## Given information:
※

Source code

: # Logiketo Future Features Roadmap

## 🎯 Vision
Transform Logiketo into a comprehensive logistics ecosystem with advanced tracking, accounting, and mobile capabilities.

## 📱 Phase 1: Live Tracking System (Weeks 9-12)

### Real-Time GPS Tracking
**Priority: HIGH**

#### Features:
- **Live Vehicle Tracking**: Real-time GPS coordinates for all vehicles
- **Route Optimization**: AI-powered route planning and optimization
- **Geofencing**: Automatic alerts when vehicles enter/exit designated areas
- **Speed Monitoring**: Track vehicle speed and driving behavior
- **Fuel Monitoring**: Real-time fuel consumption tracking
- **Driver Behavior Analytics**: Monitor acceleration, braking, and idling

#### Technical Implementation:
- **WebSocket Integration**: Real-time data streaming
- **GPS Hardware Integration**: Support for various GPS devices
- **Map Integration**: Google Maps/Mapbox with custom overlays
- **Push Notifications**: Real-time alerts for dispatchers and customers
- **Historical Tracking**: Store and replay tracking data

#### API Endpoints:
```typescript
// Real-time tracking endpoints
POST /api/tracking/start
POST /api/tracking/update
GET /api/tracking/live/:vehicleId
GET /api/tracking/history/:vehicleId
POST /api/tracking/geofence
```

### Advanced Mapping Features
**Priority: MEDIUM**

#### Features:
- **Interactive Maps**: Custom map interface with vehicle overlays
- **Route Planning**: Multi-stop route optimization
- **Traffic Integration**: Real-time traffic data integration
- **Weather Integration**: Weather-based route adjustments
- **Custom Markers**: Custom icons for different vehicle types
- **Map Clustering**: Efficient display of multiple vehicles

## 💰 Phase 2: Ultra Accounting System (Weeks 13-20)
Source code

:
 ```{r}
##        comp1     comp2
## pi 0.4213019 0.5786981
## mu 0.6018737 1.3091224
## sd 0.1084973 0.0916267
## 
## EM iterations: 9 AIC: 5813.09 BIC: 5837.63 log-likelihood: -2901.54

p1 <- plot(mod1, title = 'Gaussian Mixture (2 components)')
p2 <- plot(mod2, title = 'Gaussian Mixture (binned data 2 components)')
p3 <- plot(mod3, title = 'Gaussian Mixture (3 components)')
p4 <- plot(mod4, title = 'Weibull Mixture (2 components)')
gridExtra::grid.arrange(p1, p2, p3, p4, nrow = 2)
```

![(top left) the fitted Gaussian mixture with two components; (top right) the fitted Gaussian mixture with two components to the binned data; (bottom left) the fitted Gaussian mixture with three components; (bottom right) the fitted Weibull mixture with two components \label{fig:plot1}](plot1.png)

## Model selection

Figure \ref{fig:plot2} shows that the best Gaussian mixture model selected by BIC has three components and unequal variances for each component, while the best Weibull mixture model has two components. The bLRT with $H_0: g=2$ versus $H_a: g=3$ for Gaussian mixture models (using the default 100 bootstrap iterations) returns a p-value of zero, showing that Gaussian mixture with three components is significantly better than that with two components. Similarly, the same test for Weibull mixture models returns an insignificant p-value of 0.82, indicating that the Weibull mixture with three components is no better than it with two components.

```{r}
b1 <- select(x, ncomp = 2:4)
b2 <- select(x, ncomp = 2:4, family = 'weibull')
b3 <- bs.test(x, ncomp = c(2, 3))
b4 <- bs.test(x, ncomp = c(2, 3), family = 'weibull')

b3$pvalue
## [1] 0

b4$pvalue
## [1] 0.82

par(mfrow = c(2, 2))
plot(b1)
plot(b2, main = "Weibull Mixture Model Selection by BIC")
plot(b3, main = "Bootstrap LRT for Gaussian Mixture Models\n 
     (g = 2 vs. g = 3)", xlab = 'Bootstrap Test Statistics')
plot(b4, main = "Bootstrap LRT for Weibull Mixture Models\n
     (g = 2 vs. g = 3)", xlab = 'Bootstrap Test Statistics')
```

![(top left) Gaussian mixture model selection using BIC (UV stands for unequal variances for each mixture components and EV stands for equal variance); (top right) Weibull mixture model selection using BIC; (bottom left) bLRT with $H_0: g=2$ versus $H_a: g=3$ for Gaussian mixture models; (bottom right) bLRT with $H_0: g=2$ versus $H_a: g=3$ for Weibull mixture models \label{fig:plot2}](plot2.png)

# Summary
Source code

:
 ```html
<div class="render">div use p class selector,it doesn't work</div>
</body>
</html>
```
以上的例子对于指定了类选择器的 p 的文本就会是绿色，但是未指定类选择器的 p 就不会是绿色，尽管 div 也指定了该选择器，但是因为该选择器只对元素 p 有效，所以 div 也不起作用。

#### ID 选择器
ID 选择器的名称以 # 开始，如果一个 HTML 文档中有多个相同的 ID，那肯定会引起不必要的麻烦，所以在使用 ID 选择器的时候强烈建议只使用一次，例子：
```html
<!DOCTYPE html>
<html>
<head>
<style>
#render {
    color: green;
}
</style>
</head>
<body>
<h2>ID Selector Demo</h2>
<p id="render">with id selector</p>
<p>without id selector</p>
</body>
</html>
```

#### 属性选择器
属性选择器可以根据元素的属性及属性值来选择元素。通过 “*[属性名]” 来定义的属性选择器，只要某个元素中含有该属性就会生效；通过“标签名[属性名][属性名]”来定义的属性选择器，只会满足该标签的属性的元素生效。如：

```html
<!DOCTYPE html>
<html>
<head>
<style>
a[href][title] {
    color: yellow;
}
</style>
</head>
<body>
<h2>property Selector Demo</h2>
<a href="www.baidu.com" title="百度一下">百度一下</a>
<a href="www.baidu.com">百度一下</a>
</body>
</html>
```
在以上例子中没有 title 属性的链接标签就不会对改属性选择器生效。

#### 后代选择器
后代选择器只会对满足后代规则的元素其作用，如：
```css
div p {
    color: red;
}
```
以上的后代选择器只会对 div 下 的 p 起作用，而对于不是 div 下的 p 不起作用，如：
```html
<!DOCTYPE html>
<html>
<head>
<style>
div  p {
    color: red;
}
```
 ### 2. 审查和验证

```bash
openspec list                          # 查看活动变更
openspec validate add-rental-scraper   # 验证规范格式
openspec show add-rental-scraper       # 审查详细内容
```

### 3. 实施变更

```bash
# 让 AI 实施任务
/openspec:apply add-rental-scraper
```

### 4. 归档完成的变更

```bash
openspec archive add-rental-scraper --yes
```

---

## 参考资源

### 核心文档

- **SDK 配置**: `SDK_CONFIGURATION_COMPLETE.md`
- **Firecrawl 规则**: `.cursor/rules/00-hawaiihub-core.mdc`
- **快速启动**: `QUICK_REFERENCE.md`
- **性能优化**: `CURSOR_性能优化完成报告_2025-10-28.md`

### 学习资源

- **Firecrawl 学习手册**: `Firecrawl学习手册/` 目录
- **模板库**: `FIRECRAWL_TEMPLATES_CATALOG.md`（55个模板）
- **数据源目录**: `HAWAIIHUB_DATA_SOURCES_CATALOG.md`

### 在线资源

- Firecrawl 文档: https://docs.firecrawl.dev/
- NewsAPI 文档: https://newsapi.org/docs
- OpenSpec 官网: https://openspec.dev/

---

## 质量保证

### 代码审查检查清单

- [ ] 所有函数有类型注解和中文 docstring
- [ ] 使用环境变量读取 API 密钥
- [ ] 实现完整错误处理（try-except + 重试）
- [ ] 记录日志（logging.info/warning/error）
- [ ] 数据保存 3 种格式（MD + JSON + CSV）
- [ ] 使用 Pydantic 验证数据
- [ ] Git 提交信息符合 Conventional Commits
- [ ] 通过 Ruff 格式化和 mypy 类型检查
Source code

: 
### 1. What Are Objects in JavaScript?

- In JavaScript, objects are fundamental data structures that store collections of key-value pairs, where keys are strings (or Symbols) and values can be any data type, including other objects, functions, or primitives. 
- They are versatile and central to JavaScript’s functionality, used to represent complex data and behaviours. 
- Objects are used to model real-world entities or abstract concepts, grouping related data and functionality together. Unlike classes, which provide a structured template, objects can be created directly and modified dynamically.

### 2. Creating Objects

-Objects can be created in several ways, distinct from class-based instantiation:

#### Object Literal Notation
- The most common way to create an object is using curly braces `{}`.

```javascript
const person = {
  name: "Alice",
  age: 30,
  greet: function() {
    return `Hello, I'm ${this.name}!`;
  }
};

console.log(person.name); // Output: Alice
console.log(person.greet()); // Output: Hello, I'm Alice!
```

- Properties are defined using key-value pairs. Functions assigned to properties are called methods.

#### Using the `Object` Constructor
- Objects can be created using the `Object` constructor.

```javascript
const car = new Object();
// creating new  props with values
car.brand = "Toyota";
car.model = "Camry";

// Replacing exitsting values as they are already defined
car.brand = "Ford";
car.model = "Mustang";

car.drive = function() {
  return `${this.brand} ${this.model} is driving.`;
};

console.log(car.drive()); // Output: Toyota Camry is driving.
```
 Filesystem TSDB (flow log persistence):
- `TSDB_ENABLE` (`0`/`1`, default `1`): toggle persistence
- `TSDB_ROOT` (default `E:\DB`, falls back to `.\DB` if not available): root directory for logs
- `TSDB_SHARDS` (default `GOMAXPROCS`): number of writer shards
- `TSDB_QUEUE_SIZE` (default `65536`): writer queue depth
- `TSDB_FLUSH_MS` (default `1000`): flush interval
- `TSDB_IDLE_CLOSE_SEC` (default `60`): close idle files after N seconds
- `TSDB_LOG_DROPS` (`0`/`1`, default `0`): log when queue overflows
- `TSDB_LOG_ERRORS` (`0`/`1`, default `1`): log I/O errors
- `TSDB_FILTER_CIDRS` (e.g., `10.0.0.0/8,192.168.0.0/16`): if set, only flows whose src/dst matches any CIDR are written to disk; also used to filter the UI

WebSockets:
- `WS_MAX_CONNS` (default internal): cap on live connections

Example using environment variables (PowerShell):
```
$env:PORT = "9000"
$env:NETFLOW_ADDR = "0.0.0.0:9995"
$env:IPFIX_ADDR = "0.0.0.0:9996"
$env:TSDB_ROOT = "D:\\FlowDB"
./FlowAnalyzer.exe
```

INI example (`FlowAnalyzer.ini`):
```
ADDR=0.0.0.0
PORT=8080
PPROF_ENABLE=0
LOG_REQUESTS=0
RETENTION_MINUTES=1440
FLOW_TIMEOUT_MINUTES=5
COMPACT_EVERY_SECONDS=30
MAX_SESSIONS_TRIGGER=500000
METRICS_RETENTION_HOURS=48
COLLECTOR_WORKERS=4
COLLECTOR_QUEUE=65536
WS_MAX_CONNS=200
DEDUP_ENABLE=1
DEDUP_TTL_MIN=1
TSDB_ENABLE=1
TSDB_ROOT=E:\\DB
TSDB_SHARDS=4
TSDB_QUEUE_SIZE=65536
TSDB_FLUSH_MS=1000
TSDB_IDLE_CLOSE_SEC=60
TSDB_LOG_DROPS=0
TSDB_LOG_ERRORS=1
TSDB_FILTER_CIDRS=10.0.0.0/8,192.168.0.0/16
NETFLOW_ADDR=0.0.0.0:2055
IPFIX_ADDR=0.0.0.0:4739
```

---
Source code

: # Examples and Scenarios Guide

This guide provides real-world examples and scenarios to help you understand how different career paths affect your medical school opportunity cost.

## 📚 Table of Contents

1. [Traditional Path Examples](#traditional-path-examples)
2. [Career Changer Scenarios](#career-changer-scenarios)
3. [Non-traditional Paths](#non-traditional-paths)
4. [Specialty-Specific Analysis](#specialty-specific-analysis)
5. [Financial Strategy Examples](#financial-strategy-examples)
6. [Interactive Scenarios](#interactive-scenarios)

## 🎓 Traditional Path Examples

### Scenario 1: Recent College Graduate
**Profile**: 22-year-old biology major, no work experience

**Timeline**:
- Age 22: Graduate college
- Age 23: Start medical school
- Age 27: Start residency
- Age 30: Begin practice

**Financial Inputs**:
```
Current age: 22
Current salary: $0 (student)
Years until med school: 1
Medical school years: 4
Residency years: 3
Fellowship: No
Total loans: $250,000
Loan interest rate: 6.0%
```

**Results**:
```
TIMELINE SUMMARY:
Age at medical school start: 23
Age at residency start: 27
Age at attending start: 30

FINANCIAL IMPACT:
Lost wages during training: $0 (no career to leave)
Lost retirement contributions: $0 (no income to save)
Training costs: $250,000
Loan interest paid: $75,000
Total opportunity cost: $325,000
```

※

## Assignment:
Go through the data above and find the lines with the word "career". Copy each of those lines.

## Expected output:
This guide provides real-world examples and scenarios to help you understand how different career paths affect your medical school opportunity cost.
2. [Career Changer Scenarios](#career-changer-scenarios)
Lost wages during training: $0 (no career to leave)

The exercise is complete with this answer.